About the Author

Sidney Joseph Perelman was born on February 1, 1904, in Brooklyn, New York, the only child of working-class Russian Jewish immigrants with strong socialist sympathies. Soon after his birth, the family moved to Rhode Island, where his father opened a dry goods store in Providence. After the dry goods store failed, the family then purchased a chicken farm in nearby Norwood, Rhode Island. That enterprise, too, would eventually fail. In 1921, Perelman entered Brown University, where he met Nathanael West and became the editor of The Brown Jug, the campus humor magazine. Falling three credits short of his college degree after flunking Trigonometry, he left Brown to take a job as a cartoonist with Judge magazine, which also provided a venue for Perelman’s short humorous sketches. In 1929, Perelman and West’s sister, Laura, married. In 1931, accompanied by Laura, Perelman traveled to Hollywood to work on the Marx Brothers films Monkey Business and Horse Feathers. Over the next eleven years, he and Laura returned to Hollywood numerous times, often working together as screenwriters. In 1932, the Perelmans (with West) purchased an eighty-three-acre farm in Bucks County, Pennsylvania (Perelman gathered his humorous pieces on the exasperations of country living in his 1947 collection Acres and Pains).
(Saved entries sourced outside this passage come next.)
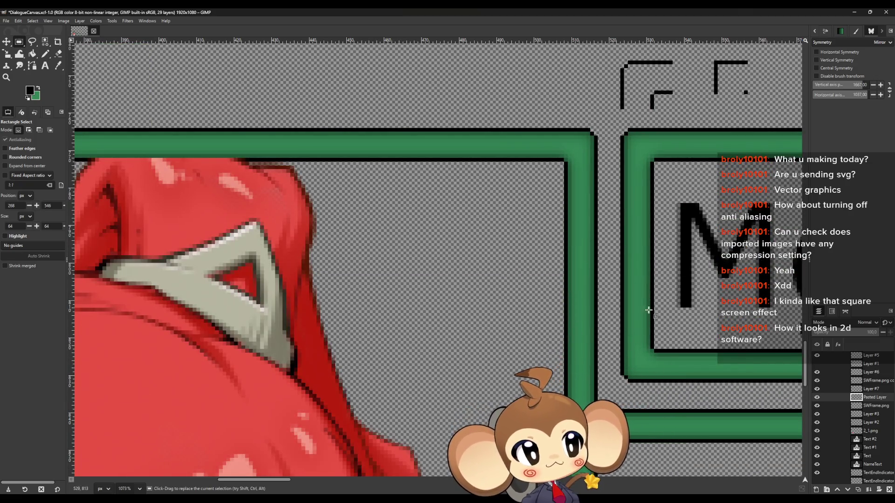
scroll(298, 261, "up", 7)
scroll(299, 262, "down", 6)
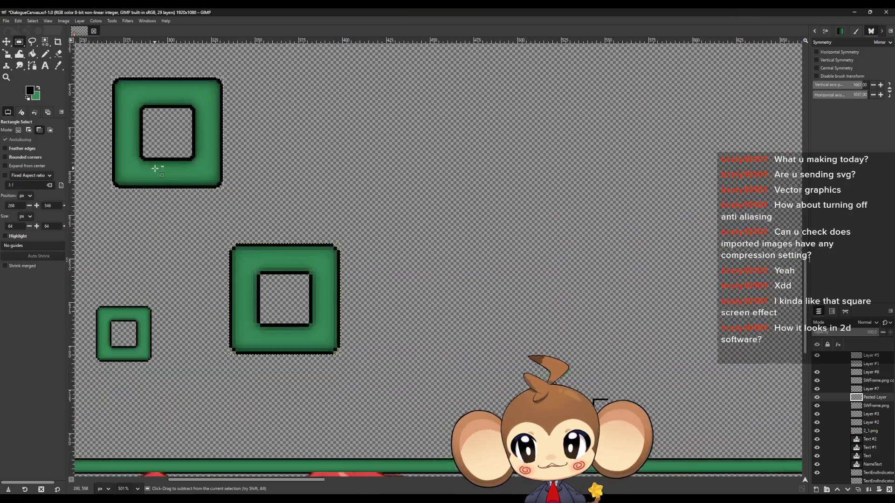
scroll(251, 297, "up", 3)
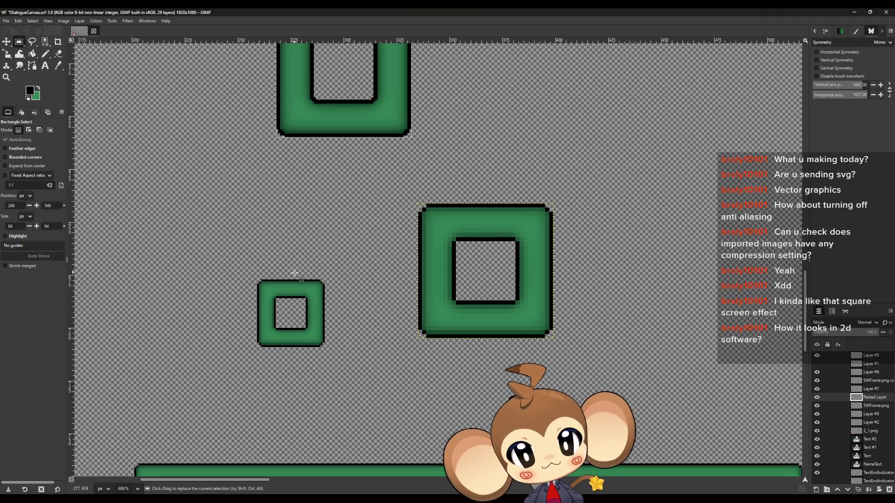
scroll(288, 335, "up", 3, "ctrl")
In all, Perelman wrote more than 450 humorous sketches and satires, many of them published in The New Yorker. His long association with the magazine began in 1930 and continued until his death. During his lifetime, his sketches and satires were gathered in almost two dozen volumes, among them Strictly from Hunger (1937), Crazy Like a Fox (1946), Listen to the Mocking Bird (1949), The Ill-Tempered Clavichord (1952), The Road to Miltown (1957), The Rising Gorge (1961), and Chicken Inspector No. 23 (1966). In addition to his short prose pieces, Perelman wrote or cowrote several Broadway plays, including Walk a Little Faster (1932), One Touch of Venus (1943), and The Beauty Part (1962). He won an Oscar for Best Adapted Screenplay for Around the World in Eighty Days (1956), sharing the award with cowriters John Farrow and James Poe. Perelman died of a heart attack on October 17, 1979, in his apartment at the Gramercy Park Hotel.